Exacte négation de l’idéal des Lumières, leur position conduit à nous empêcher de juger: privés de tout repère, nous sombrons dans un relativisme qui peut être fort dangereux. Celui qui parle le mieux ou le plus fort, celui qui réussit à convaincre est alors celui qui l’emporte: ce qui fait au demeurant parfaitement l’affaire des institutions dominantes qu’on prétend combattre. Ce relativisme est un cadeau empoisonné à faire au Tiers-Monde, aux opprimés, aux exclus et à tous ceux que l’on prétend aider.

Vous me permettrez de ne pas manger de ce pain-là.


Je sais d’expérience que la défense des idées rationalistes est loin d’être facile au sein de l’université, particulièrement en ce moment et hors de facultés de science, d’ingénierie et de médecine. Dans certains secteurs de la vie des idées, il est désormais admis comme allant de soi que vérité ne peut s’écrire qu’entre guillemets et est au demeurant une notion suspecte. Rationaliste n’est pas loin d’être une insulte. L’obscurantisme est une vertu, la clarté une tare, la discussion impossible à moins d’adhérer à des doctrines intenables pour quiconque persiste à utiliser son cerveau. Il est largement admis que tout n’est affaire que de paradigmes, que la science n’est qu’un savoir parmi d’autres et sans plus de prétention à la vérité que n’importe quel autre. Que chacun construit sa réalité. Et ainsi de suite, ad nauseam, avec ce résultat que les Contre Lumières avancent et qu’avec elles la nuit progresse.

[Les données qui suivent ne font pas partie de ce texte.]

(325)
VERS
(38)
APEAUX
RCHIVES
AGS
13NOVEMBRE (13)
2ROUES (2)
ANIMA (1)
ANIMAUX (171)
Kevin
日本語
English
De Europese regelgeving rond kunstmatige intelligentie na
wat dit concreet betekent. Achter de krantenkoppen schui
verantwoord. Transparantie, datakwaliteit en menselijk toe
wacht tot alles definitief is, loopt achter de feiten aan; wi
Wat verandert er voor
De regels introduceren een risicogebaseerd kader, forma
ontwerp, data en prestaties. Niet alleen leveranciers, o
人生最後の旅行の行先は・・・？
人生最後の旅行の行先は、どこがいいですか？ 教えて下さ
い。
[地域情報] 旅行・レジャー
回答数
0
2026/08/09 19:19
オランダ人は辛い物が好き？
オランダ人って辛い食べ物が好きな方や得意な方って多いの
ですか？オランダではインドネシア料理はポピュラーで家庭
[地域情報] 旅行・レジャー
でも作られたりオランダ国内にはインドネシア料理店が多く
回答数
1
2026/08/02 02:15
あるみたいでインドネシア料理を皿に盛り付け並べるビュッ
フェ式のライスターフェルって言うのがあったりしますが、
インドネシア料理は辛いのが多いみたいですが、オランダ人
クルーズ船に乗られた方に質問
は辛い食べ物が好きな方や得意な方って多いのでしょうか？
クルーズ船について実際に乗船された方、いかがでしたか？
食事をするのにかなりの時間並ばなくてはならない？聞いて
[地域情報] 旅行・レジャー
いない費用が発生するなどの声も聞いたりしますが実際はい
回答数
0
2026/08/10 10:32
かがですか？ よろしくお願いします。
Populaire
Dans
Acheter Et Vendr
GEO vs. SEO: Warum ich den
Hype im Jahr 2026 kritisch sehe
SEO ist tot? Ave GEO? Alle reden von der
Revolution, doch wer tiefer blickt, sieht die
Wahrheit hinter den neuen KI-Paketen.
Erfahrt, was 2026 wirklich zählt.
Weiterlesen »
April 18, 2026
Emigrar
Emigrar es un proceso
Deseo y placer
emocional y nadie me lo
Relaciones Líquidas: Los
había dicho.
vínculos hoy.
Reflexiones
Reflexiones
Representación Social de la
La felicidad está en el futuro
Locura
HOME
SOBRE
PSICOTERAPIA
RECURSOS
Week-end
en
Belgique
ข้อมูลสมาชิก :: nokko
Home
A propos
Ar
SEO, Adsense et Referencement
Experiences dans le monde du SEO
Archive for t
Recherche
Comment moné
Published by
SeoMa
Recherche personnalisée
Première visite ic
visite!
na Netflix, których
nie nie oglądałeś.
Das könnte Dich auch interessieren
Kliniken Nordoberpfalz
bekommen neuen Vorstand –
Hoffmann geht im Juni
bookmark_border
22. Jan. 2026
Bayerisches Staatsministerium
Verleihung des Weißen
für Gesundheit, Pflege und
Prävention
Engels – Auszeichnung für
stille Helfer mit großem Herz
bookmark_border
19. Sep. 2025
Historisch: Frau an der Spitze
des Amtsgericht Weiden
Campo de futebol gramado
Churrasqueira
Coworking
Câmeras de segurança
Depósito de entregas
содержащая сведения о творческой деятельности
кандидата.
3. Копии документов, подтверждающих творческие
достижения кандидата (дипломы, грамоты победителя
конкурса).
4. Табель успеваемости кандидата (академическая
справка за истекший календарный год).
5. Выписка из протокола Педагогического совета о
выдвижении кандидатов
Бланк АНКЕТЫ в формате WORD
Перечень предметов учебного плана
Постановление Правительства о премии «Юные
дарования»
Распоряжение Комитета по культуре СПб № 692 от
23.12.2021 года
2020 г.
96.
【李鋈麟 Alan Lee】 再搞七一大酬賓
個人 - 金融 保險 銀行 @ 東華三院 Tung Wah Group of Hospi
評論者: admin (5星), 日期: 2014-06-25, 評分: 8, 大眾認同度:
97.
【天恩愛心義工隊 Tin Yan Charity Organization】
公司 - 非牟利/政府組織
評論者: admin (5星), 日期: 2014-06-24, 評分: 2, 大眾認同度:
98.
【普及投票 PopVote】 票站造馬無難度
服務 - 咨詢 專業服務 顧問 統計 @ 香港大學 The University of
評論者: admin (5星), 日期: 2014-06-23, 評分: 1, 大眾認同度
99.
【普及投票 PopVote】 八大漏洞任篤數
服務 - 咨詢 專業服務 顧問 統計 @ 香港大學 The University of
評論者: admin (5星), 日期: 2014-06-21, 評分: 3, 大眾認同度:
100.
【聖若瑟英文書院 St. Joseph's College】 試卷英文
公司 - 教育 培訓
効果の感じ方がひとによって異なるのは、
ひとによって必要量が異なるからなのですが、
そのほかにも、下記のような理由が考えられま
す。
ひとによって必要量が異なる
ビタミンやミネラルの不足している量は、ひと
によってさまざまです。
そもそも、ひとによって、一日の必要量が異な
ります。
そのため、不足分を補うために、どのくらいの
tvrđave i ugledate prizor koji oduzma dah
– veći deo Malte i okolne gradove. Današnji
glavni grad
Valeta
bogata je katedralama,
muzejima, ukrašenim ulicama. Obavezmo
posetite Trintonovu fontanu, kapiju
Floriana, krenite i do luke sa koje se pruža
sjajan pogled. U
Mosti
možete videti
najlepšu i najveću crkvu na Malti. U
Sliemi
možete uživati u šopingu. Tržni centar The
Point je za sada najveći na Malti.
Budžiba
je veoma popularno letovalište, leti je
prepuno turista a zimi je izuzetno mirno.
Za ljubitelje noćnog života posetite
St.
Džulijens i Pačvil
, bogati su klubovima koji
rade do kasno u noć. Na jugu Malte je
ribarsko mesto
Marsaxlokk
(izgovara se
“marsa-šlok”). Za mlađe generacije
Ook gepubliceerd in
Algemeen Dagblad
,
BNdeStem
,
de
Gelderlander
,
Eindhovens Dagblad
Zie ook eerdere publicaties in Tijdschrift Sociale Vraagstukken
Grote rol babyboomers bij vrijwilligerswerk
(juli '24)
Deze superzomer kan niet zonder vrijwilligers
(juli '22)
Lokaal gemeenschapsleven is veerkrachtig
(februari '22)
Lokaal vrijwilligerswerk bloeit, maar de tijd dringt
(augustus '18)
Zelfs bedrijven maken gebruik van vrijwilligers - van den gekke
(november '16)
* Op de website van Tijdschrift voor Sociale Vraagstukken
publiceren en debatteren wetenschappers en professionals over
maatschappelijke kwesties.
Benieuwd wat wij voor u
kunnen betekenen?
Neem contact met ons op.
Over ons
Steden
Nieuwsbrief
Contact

Mais je n’ai aucun doute que bien des collègues partagent mon point de vue et savent, eux et elles aussi, combien il peut parfois être lourd à porter. Je voudrais ici leur dire qu’il ne faut pas lâcher. Qu’il en va de la préservation de quelque chose d’essentiel et d’indispensable, aussi bien sur le plan académique que sur le plan politique.